INTRODUCTION: The auditory brainstem response (ABR) test is used to identify hearing loss and measure hearing thresholds of infants and children who cannot be tested using standard behavioral hearing testing methods. In order for the ABR to yield useful data, a child must be asleep throughout the duration of the test. In many centers, this is achieved through the use of a general anesthetic, with its inherent risks and costs. Since 2004, ABRs have been routinely conducted at BC Children's Hospital in an ambulatory care setting under oral chloral hydrate sedation, with monitoring by a specialist nurse. The aim of this retrospective study was to assess the effectiveness and safety of nurse-led sedation with chloral hydrate for ABR testing at our tertiary pediatric center.
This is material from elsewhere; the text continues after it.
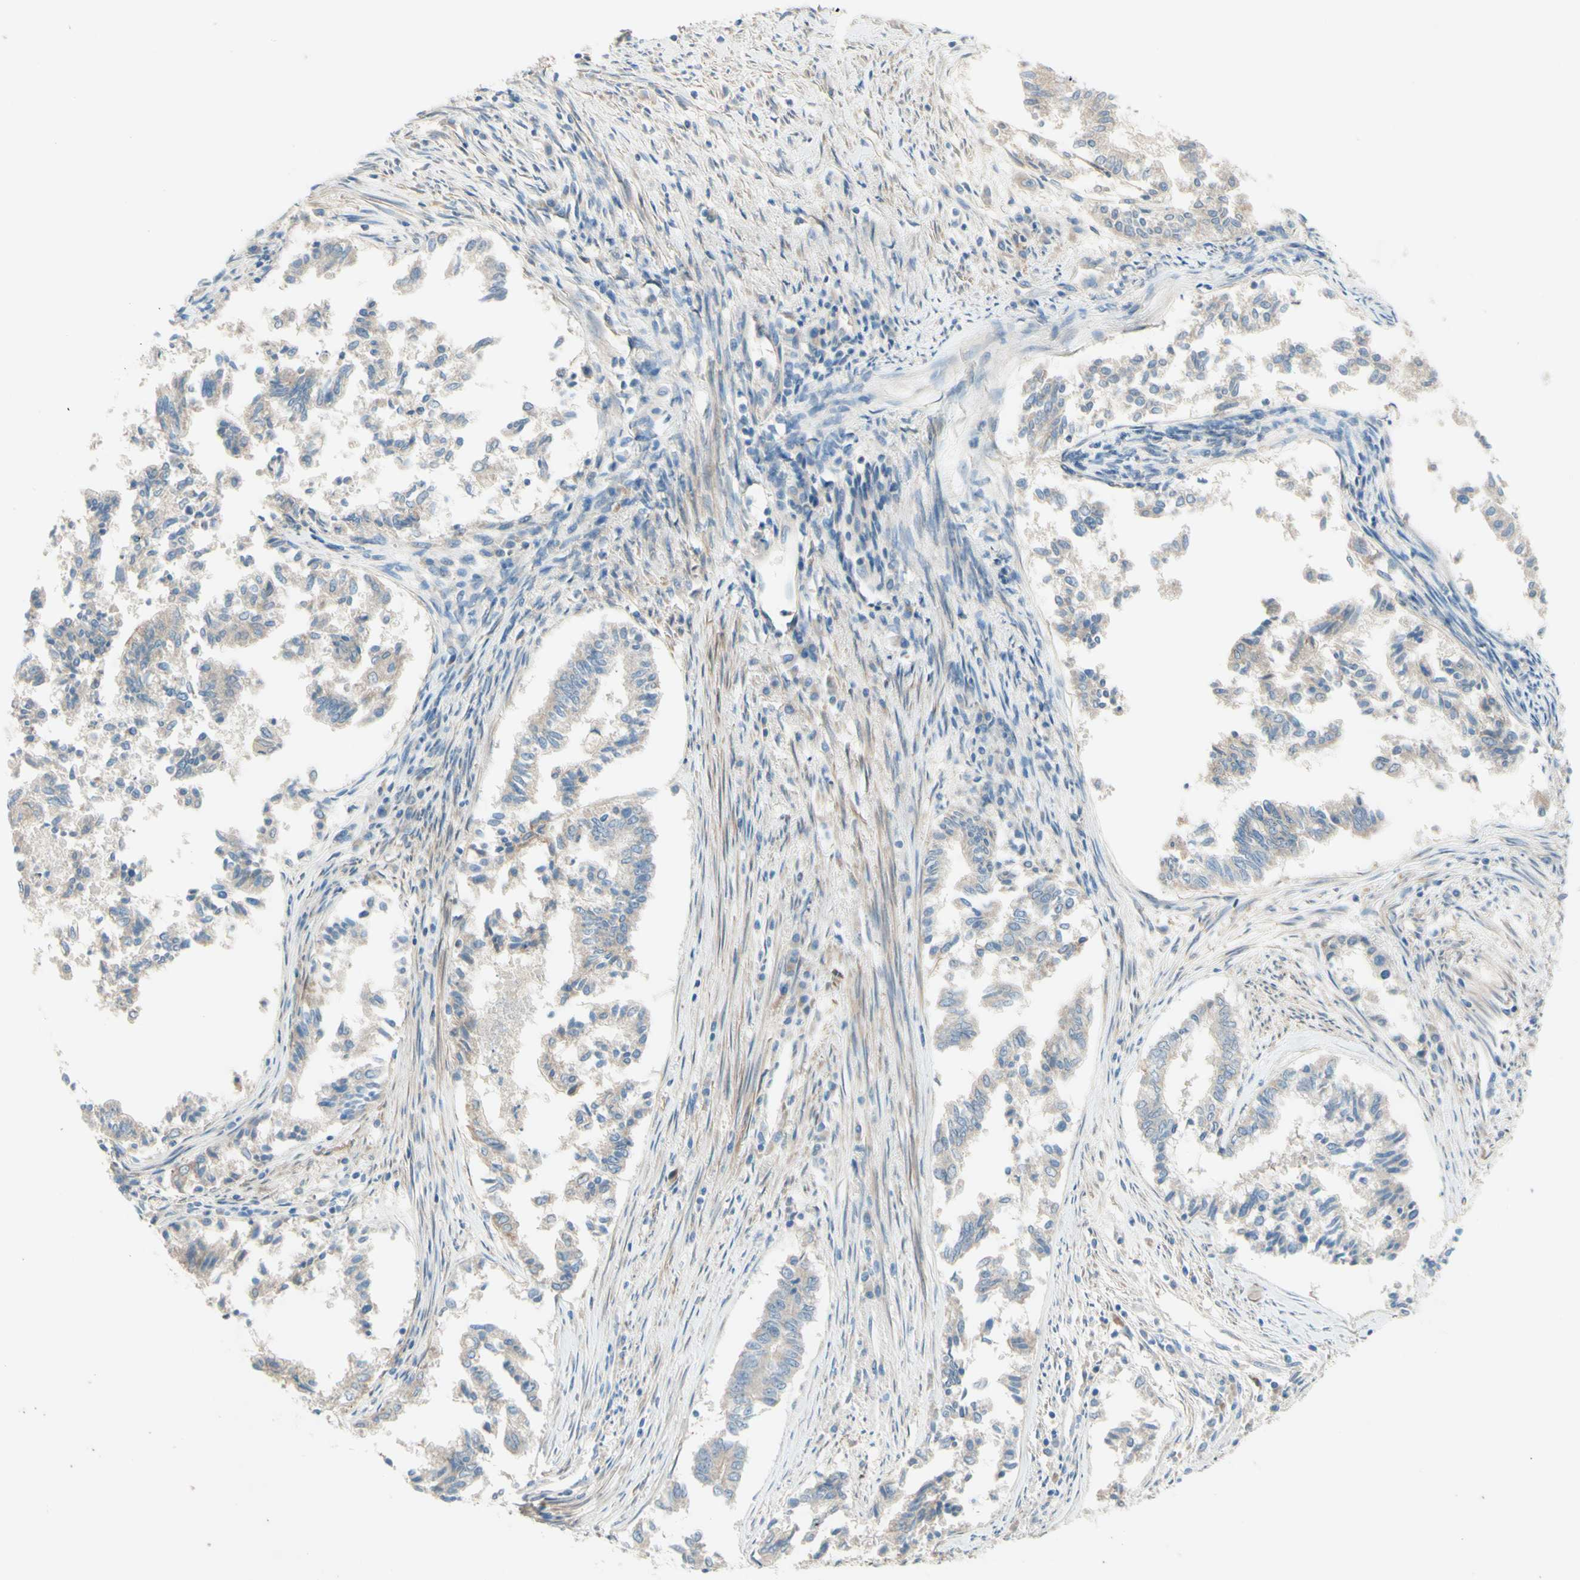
{"staining": {"intensity": "weak", "quantity": "<25%", "location": "cytoplasmic/membranous"}, "tissue": "endometrial cancer", "cell_type": "Tumor cells", "image_type": "cancer", "snomed": [{"axis": "morphology", "description": "Necrosis, NOS"}, {"axis": "morphology", "description": "Adenocarcinoma, NOS"}, {"axis": "topography", "description": "Endometrium"}], "caption": "This micrograph is of endometrial cancer stained with IHC to label a protein in brown with the nuclei are counter-stained blue. There is no expression in tumor cells.", "gene": "IL2", "patient": {"sex": "female", "age": 79}}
METHODS: Medical and audiology records were reviewed for children aged 6 months to 17 years who underwent ABR testing from 2004 to 2012. We reviewed the dosage of drug used, condition of the child after chloral hydrate administration, adverse effects, audiological results, patients' vital signs, and the effectiveness of the sedative in keeping the child asleep throughout the duration of the test. Frequency distributions were derived for adverse outcomes. RESULTS: 725 ABR records encompassing 635 children (multiple ABR tests in some children) were reviewed. The average dose of chloral hydrate used was 52mg/kg. The majority of sedated ABR's (80.8%) were completed without any incident. Significant events [apnea and/or bradycardia], minor complications [vomiting, hypoxemia, prolonged sedation, and/or tachypnea] and restlessness were noted in 3.4%, 6.2%, and 5.0% of the cases, respectively. The majority of these issues resolved without medical intervention, such as the need to provide supplementary oxygen. In 95.9% of ABRs, chloral hydrate was successful in sedating the child adequately to answer the audiological question. CONCLUSIONS: This forms the largest study to date on oral sedation for ABR testing. Based on our results, the use of chloral hydrate in the presence of a sedation nurse was a safe and reliable method of performing ABR in infants and children. This may be of significant value to centres worldwide exploring alternatives to general anesthesia for ABR testing.